Exercise prompt: Copy out the Fedora 28 Beta schedule-risk ticket in full, keeping every word, line break, and bullet unchanged.

Excerpted text:
#1862 Fedora 28 Beta status, schedule risk (meeting item for 2018-03-16)
Closed: Fixed 7 years ago Opened 7 years ago by adamwill.

Hi there! We agreed at today's QA meeting we agreed it'd be responsible to alert FESCo that, in our opinion, the Beta schedule is somewhat at risk, at this point.

Major issues include:

  • Modularity is still not fully implemented and testable; issues around repository configuration and mirrormanager are still being shored up. So we have not yet been able to test Modularity in any meaningful way at all.

  • FreeIPA still does not work at all and never has, this cycle. FreeIPA folks think they have a plan to get it working - at least to fix the problems they know about - but experience suggests that we should be prepared for the possibility of as-yet unforeseen issues beyond the problems we currently know about.

  • Composes were broken for a long time and have only recently started working again, so we haven't really had a lot of testing of many things that have landed in the last few weeks. There could well be blocker issues we just haven't got to yet in testing.

  • There's a whole arch we're supposed to be supporting as a primary arch for the first time - aarch64 - and we are still getting automated testing of it up and running. I'm not clear on how much manual testing it's had so far; @pwhalen might have a better idea. Note that the plan is to block on Server, which means we have a brand new arch blocking on FreeIPA, which hasn't worked even on x86_64 for months. We are currently waiting on RH IT to change a firewall configuration before we can actually get openQA testing on aarch64 running.

Information shown:
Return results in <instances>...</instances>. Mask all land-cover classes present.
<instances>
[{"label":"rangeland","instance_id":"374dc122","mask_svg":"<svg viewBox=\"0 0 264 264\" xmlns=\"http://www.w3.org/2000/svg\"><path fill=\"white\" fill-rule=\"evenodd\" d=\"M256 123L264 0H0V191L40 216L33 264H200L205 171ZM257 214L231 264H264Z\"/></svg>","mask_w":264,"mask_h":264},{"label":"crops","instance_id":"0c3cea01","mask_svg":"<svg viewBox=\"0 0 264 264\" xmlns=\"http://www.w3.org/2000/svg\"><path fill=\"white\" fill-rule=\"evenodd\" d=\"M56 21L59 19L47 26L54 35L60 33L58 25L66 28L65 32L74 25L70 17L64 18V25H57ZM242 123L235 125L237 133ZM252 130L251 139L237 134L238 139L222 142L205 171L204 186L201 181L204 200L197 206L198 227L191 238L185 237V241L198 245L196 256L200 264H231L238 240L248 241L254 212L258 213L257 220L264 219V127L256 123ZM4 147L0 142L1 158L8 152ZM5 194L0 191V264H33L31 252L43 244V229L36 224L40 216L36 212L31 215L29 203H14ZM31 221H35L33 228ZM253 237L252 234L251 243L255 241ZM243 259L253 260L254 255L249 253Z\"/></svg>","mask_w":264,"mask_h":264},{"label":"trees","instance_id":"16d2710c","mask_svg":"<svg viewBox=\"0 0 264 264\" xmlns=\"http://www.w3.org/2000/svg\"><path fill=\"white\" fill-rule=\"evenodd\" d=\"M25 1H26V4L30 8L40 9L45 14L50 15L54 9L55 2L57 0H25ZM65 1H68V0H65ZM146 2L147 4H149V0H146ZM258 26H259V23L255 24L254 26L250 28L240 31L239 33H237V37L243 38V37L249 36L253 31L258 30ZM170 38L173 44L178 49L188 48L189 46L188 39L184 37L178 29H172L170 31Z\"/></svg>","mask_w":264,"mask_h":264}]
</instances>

Written answer:
#1862 Fedora 28 Beta status, schedule risk (meeting item for 2018-03-16)
Closed: Fixed 7 years ago Opened 7 years ago by adamwill.

Hi there! We agreed at today's QA meeting we agreed it'd be responsible to alert FESCo that, in our opinion, the Beta schedule is somewhat at risk, at this point.

Major issues include:

  • Modularity is still not fully implemented and testable; issues around repository configuration and mirrormanager are still being shored up. So we have not yet been able to test Modularity in any meaningful way at all.

  • FreeIPA still does not work at all and never has, this cycle. FreeIPA folks think they have a plan to get it working - at least to fix the problems they know about - but experience suggests that we should be prepared for the possibility of as-yet unforeseen issues beyond the problems we currently know about.

  • Composes were broken for a long time and have only recently started working again, so we haven't really had a lot of testing of many things that have landed in the last few weeks. There could well be blocker issues we just haven't got to yet in testing.

  • There's a whole arch we're supposed to be supporting as a primary arch for the first time - aarch64 - and we are still getting automated testing of it up and running. I'm not clear on how much manual testing it's had so far; @pwhalen might have a better idea. Note that the plan is to block on Server, which means we have a brand new arch blocking on FreeIPA, which hasn't worked even on x86_64 for months. We are currently waiting on RH IT to change a firewall configuration before we can actually get openQA testing on aarch64 running.